DİSK Araştırma Merkezi’nin “Avrupa’da ve Türkiye’de Emeklilerin Durumu” başlığıyla Mart ayında yayımladığı araştırmaya göre 2012 yılında ortalama 447 Euro olan emekli maaşı 2021 yılında 281 Euro’ya düştü. Yaşadıklarımız gösteriyor ki; devletin istikrardan anladığı halkın yoksullaşması, burjuvazinin palazlanmasıdır.

Çözerse halk çözer!

AKP Ankara Büyükşehir Belediye Başkan adayı olan ancak kazanamayan Turgut Altınok geçtiğimiz günlerde yaptığı açıklamada emeklilerle ilgili zam hazırlığında olduklarını ancak meclis kapalı olduğu için adım atamadıklarını, emeklilerin sorunlarını Cumhurbaşkanı R.T.Erdoğan ile görüştüklerini ifade etti. “Çözerse, Erdoğan çözer!” diyerek vaatlerini de sıraladı. Seçim oyalamaca sırasında halkın çözüm arayışına yanıt olarak aslında sorunun bizzat kaynağı olan devletin kumandasını elinde bulunduran R.T.Erdoğan gösterildi.

Bugün sorunlarımız geçmişte kalmayacak bir şekilde büyümeye devam ederken bu vaatlerin seçimin hemen ertesi gününden itibaren geride kaldığını-kalacağını biliyoruz. Kamudan milyonlarca liralık 11 ihale alan MHP Aksaray Milletvekili Ramazan Kaşlı’nın “Her şeyi devletten beklemeyin; simit satın, su satın” çağrısını hatırlarsak devletten beklentimizin olamayacağını, hakkımız olanı almak için mücadele etmek zorunda olduğumuzu görürüz.

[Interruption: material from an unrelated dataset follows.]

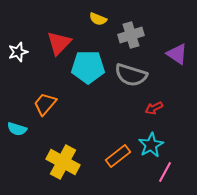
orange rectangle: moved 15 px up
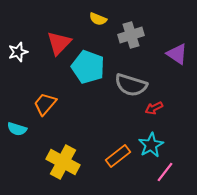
cyan pentagon: rotated 20 degrees clockwise
gray semicircle: moved 10 px down
pink line: rotated 10 degrees clockwise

Bu durumda beklemekten vazgeçip hakkımız için sözümüzü söylemek, birlikteliğimizi örgütlemek zorundayız. Çözümün sorunu yaratanlarda değil sorunu yaşayanların elinden yükseleceğini gören herkesin bu zorunlukla hareket etmesi gerekiyor.

Bugün emeklilerin yaşadıklarının başta işçi sınıfı olmak üzere tüm ezilenlerin geleceği açısından örnek teşkil ettiğinin bilinciyle hareket etmeliyiz. Kurtuluşumuzun egemenlerin karşısında dikilecek milyonların ellerinde olduğunu görmeliyiz. Önümüzdeki Mayıs günlerini bu bilinçle başta işçi sınıfı olmak üzere hakkını arayan herkes için önemini tekrar tekrar hatırlamalıyız.

1 Mayıs’ta meydanlarda yükselen sesi, coşkuyla büyütmeye hazırlanmalıyız.